En 1942, le bruit se répand que les nazis préparent la déportation des Juifs. Il n’y a plus de temps à perdre, et dès lors tu n’auras plus qu’une obsession, sauver les enfants du ghetto. Toi et tes ami.es rivalisez de courage et d’ingéniosité pour en faire sortir le plus possible, cachés dans des ambulances, des tramways ou même des boîtes en bois. La plupart des enfants sont recueillis par des familles et des institutions chrétiennes. Mais dans l’espoir de permettre à leurs parents de les retrouver un jour, tu dresses la liste de ces enfants sur des feuilles de papier à cigarette que tu caches précieusement. Ce sont plus de 2500 enfants que tu arracheras ainsi à une mort certaine.

En juillet 1942, les nazis lancent leur “Grande Action” la déportation massive des juifs du ghetto vers le camp de Treblinka. Quelques mois plus tard, en septembre, ils ne seront plus que 60 000 à survivre dans le ghetto. Quand une nouvelle “Action” est annoncée, en avril 1943, la résistance du ghetto se lance dans un soulèvement désespéré.  Malgré leur faible nombre et un armement dérisoire, ils tiendront tête pendant près d’un mois à l’armée nazie. Cet acte de bravoure insensé coûtera la vie à nombre de tes ami.es résistant.es, mais pas à Adam, ton amour de jeunesse, que tu finiras par épouser après la fin de la guerre.

Arrêtée en octobre 1943, tu connaîtras la torture, tes jambes et tes pieds brisés te laisseront infirme à vie. C’est par miracle et grâce à un gardien soudoyé que tu réussiras à t’échapper de ta prison en janvier 1944 et à vivre dans la clandestinité jusqu’à la fin de la guerre.

Tu ne retrouveras jamais ta précieuse liste, cachée au pied d’un pommier dans le jardin d’une maison détruite pendant l’insurrection de Varsovie en août 1944.

Comme beaucoup d’autres Justes, tu ne t’es jamais glorifiée de ces milliers de vie sauvées.

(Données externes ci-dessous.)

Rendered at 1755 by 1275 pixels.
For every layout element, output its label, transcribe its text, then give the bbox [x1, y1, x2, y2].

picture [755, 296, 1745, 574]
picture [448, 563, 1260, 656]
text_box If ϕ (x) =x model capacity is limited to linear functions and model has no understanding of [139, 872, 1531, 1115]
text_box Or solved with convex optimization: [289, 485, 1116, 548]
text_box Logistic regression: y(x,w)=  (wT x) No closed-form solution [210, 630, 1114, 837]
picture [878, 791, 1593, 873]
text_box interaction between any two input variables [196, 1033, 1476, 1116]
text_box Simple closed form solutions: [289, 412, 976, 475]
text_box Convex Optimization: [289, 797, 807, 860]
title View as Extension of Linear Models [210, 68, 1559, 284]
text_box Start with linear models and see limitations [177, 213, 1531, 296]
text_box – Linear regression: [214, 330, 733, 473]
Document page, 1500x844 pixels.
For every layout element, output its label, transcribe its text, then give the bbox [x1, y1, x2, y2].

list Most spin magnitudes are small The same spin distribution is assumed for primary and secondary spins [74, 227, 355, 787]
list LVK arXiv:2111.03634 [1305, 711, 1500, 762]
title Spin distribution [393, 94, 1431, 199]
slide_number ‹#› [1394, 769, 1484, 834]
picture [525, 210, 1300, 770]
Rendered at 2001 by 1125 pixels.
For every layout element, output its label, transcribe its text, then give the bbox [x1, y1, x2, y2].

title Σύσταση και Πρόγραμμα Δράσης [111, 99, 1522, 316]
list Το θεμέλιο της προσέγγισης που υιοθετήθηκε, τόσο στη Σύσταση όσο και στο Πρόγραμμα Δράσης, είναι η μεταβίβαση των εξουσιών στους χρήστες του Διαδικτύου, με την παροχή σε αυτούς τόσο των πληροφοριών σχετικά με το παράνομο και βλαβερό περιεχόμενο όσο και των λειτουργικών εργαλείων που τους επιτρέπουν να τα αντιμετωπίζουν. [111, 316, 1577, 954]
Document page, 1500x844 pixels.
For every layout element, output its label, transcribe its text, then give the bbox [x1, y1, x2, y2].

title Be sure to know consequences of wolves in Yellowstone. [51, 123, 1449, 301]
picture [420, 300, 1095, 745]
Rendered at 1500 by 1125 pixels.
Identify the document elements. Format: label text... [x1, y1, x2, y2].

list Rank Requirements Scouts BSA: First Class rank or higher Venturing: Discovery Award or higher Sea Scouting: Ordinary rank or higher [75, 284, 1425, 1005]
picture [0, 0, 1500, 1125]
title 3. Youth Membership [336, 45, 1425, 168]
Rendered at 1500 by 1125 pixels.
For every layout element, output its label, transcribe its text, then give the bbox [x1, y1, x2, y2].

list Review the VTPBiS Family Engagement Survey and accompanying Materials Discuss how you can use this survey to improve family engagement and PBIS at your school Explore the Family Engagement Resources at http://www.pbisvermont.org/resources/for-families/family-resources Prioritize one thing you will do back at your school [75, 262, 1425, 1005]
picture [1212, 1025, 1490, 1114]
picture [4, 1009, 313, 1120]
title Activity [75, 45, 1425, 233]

Au contraire, tu te blâmais souvent de ne pas en avoir fait assez, pleurant toutes celles et ceux que tu n’avais pas sauvé.es. Et tu te mettais même en colère lorsqu’on te traitait en héroïne. Ne te fâche pas Irena, tu n’es donc pas une héroïne, mais entends tout de même, seize ans après ta mort, mon immense admiration.

Je connaissais la liste de Schindler, mais je ne connaissais pas ta liste, Irena Sendler. Maintenant si, et je ne l’oublierai pas.